Креатив и деструктив
ФОТО:
GETTY IMAGES, АРХИВ ПРЕСС-СЛУЖБЫ
Британский психоаналитик Джош Коэн пришел к выводу: в людях заложено желание не работать, и подавлять его «противоестественно». Об этом — его книга «Неработа: почему мы говорим „стоп“», которая в сентябре выходит в издательстве Ad Marginem. Свои рассуждения о карьере Джош Коэн подкрепляет примерами великих художников, писателей и режиссеров, в жизни которых было «и безразличие, и инертное потворство желаниям, и тоска». Публикуем отрывок про Орсона Уэллса — гения и вундеркинда, который в пять лет прочитал всего Шекспира, в 16 с успехом дебютировал актером в дублинском театре «Гейт», в 23 заставил Америку поверить в нашествие пришельцев, а в 26 снял «Гражданина Кейна». Кроме того, будущий обладатель почетного «Оскара» бросал вызов капитализму, создавая шедевры, которые не окупятся, поджигал занавески и дебоширил в «Ритц-Карлтоне»).

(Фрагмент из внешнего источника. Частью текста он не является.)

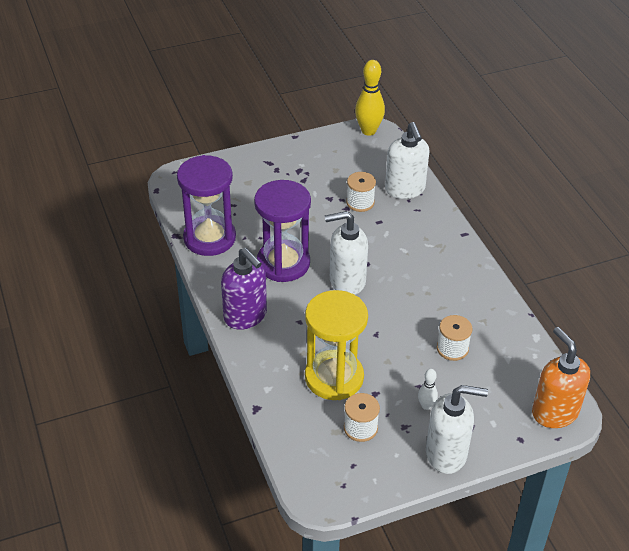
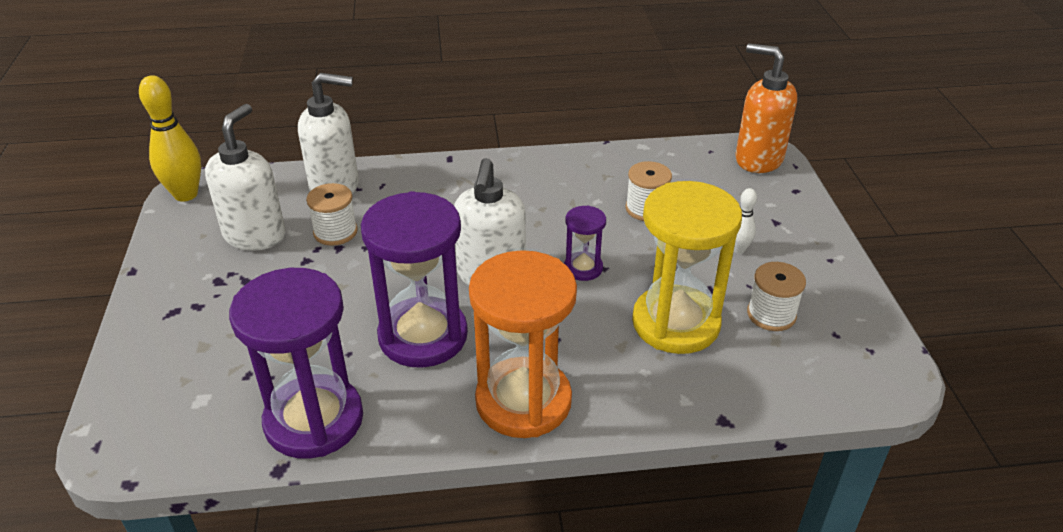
camera: 75 degrees left, 5 degrees down
(245, 316) = (523, 401): purple soap dispenser -> orange hourglass
(371, 324) = (583, 268): none -> purple hourglass
(447, 454) = (817, 249): white soap dispenser -> white soap dispenser (255, 235)
(554, 412) = (758, 159): orange soap dispenser -> orange soap dispenser turned 45 degrees clockwise

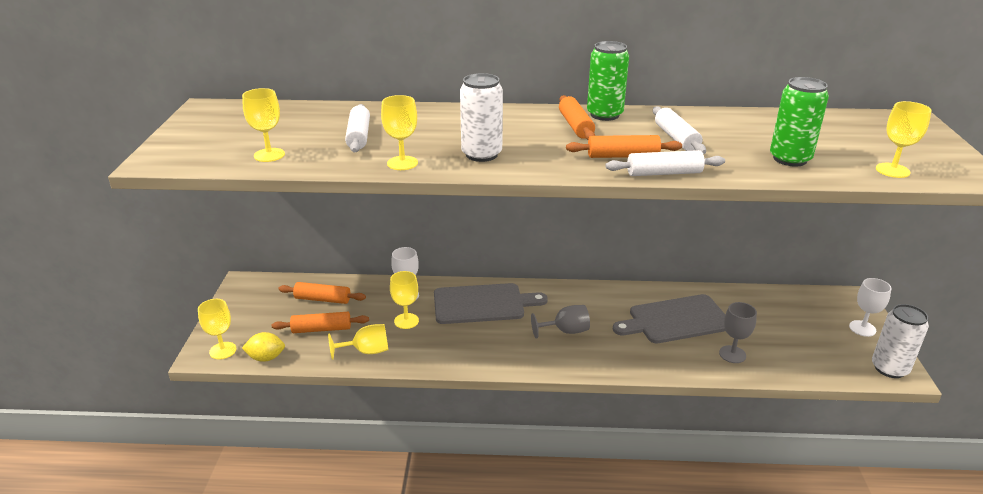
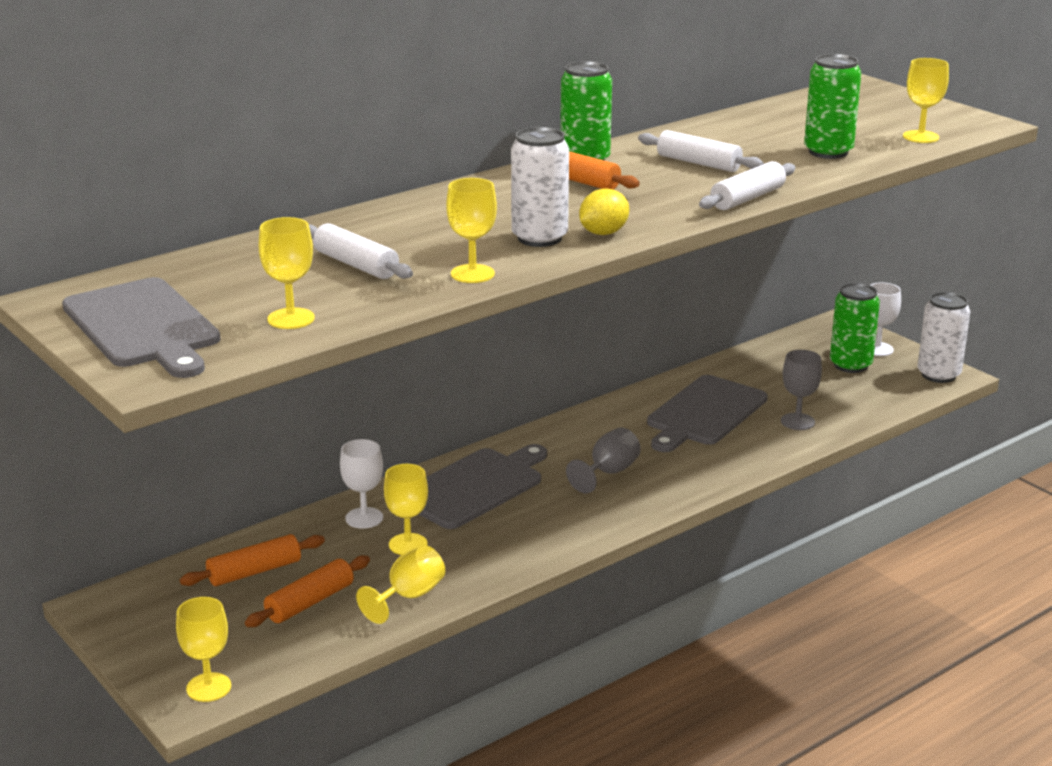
camera: 40 degrees left, 5 degrees down
(207, 134) = (143, 326): none -> grey cutting board
(266, 358) = (286, 665): yellow lemon -> yellow lemon (603, 233)
(623, 156) = (681, 195): orange rolling pin -> none
(825, 331) = (850, 365): none -> green can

Уэллс потреблял в таких же диких масштабах, в каких творил. Он не знал меры ни в еде, ни в выпивке, ни в сексе, он азартно тратил свои и чужие деньги, накапливая огромные долги. Постановка спектакля «Вокруг света» в 1946 году обошлась его спонсорам в триста тысяч долларов, хотя «средний бюджет мюзикла в те времена составлял сто тысяч». В рецензии на него критик Уолкотт Гиббс отметил, что из-за технической сложности и огромного актерского состава «„Вокруг света“ — запредельно дорогая затея», и «поскольку спектакль наверняка не сможет окупиться, он, вероятно, обладает непреодолимой притягательностью для богатого, неординарного ума его создателя».
Досужее, казалось бы, замечание Гиббса заостряет внимание на том, как причудливо переплетались в карьере Уэллса креативные и деструктивные импульсы. Сказать, что его художественные замыслы загубила неодолимая воля к саморазрушению, значило бы упустить из виду более сложные и противоречивые отношения между тем и другим. Уэллса явно пьянил творческий потенциал деструктивности, как и, наоборот, деструктивный потенциал творчества.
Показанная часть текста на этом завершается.